---
jupytext:
  notebook_metadata_filter: myst
  text_representation:
    extension: .md
    format_name: myst
    format_version: 0.13
    jupytext_version: 1.14.5
kernelspec:
  display_name: Python 3 (ipykernel)
  language: python
  name: python3
myst:
  html_meta:
    description lang=en: Use JupySQL and DuckDB to query JSON files with SQL
    keywords: jupyter, sql, jupysql, json, duckdb
    property=og:locale: en_US
---

# Analyzing Github Data with JupySQL + DuckDB

JupySQL and DuckDB have many use cases. Here, let's query the Github REST API to run some analysis using these tools.

```{code-cell} ipython3
:tags: [remove-cell]

from pathlib import Path

paths = ["jupyterdata.json", "jupyterdata.csv"]

for path in paths:
    path = Path(path)

    if path.exists():
        print(f"Deleting {path}")
        path.unlink()
```

```{code-cell} ipython3
:tags: [hide-output]

%pip install jupysql duckdb duckdb-engine rich --quiet
```

## Pulling from Github API

First, let's pull information on repositories relating to 'Jupyter' from the Github API. Some operations may require a token, but accessing them is very simple if you have a Github account.

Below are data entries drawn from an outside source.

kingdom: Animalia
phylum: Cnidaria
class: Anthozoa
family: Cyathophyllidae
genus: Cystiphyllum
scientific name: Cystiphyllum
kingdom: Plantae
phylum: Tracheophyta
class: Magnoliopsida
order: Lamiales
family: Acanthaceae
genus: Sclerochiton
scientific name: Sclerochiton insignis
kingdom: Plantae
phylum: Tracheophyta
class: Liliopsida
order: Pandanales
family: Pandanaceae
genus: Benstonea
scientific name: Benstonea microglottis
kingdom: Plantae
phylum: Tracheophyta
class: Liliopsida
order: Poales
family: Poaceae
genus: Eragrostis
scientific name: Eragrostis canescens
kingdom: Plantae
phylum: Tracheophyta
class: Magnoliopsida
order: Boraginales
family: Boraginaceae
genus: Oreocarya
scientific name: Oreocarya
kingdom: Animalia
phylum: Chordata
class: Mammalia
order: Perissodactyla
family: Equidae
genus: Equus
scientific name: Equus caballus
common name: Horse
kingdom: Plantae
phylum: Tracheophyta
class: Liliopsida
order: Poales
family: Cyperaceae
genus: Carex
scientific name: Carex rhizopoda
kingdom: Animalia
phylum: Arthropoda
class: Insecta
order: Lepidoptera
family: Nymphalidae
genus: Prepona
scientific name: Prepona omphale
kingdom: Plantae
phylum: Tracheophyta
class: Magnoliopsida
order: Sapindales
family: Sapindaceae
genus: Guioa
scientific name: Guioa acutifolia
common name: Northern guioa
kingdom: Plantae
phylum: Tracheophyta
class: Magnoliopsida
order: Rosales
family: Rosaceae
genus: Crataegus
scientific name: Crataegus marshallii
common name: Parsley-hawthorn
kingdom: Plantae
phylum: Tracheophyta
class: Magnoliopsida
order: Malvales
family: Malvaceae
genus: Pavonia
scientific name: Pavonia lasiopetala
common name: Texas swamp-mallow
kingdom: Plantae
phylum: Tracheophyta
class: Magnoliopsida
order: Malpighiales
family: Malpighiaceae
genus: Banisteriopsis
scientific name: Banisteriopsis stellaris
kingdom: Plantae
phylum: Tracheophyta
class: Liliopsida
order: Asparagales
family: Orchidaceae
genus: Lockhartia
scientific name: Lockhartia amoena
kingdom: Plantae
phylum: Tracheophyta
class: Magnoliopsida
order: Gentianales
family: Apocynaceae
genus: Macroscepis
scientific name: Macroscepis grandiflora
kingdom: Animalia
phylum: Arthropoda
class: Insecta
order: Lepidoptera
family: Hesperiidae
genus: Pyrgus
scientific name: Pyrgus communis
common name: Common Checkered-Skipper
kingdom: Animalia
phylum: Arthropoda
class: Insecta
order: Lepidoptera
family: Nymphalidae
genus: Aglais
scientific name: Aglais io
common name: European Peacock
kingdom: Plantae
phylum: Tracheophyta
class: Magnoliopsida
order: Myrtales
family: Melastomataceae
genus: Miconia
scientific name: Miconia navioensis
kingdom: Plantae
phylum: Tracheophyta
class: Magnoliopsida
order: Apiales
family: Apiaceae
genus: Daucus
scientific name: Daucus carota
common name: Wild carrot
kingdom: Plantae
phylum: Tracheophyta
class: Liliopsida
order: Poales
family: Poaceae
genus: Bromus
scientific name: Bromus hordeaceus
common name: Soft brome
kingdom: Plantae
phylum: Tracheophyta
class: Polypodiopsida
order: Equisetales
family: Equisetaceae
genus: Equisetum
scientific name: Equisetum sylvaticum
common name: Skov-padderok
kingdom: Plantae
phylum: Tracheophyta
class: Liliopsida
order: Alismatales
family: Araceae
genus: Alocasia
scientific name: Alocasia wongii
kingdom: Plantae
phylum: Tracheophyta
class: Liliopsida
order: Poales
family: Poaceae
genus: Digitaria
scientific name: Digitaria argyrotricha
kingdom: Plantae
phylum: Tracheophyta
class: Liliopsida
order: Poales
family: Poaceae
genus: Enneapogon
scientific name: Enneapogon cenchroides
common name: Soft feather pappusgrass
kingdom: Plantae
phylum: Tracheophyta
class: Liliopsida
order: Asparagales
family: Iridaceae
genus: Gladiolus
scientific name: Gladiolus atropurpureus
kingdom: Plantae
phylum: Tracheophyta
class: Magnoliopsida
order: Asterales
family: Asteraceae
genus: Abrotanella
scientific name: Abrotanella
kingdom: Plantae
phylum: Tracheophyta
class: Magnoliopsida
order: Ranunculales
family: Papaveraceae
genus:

More information on authentication can be found [here](https://docs.github.com/en/rest/guides/getting-started-with-the-rest-api?apiVersion=2022-11-28#authenticating). Our query will pull any repository relating to Jupyter, sorted by most to least stars.

```{code-cell} ipython3
import requests
import json
from pathlib import Path

res = requests.get(
    "https://api.github.com/search/repositories?q=jupyter&sort=stars&order=desc",
)
```

We then parse the information pulled from the API into a JSON format that we can run analysis on with JupySQL. We also need to save it locally as a `.json` file. Let's make it easier by only dumping the 'items' array.

```{code-cell} ipython3
parsed = res.json()

_ = Path("jupyterdata.json").write_text(json.dumps(parsed["items"], indent=4))
```

## Querying JSON File

Let's get some information on our first result. Load the extension and start a DuckDB in-memory database:

```{code-cell} ipython3
%load_ext sql
%sql duckdb://
```

Looking at our .json file, we have information on thousands of repositories. To start, let's load information on our results.

```{code-cell} ipython3
:tags: [hide-output]

%%sql
SELECT *
FROM read_json_auto('jupyterdata.json')
```

However, this is a lot of information. After seeing what we're working with, let's pull the name of the repository, the author, the description, and the URL to make things cleaner. Let's also limit our results to the top 5 starred repos.

```{code-cell} ipython3
%%sql
SELECT 
    name AS name,
    owner.login AS user,
    description AS description,
    html_url AS URL,
    stargazers_count AS stars
FROM read_json_auto('jupyterdata.json')
LIMIT 5
```

We can also load all of the pulled repositories that, say, have a certain range of stars:

```{code-cell} ipython3
%%sql
SELECT 
    name AS name,
    owner.login AS user,
    description AS description,
    html_url AS URL,
    stargazers_count AS stars
FROM read_json_auto('jupyterdata.json')
WHERE stargazers_count < 15000 AND stargazers_count > 10000 
```

And save it to a .csv file:

```{code-cell} ipython3
%%sql
COPY (
    SELECT
    name AS name,
    owner.login AS user,
    description AS description,
    html_url AS URL,
    stargazers_count AS stars
    FROM read_json_auto('jupyterdata.json')
    WHERE stargazers_count < 15000 AND stargazers_count > 10000 
)

TO 'jupyterdata.csv' (HEADER, DELIMITER ',');
```

```{code-cell} ipython3
%%sql
SELECT * FROM 'jupyterdata.csv'
```

There's no shortage of information that we can pull from this API, so this is just one example. Feel free to give it a try yourself— or explore using JupySQL with another API or `.json` file!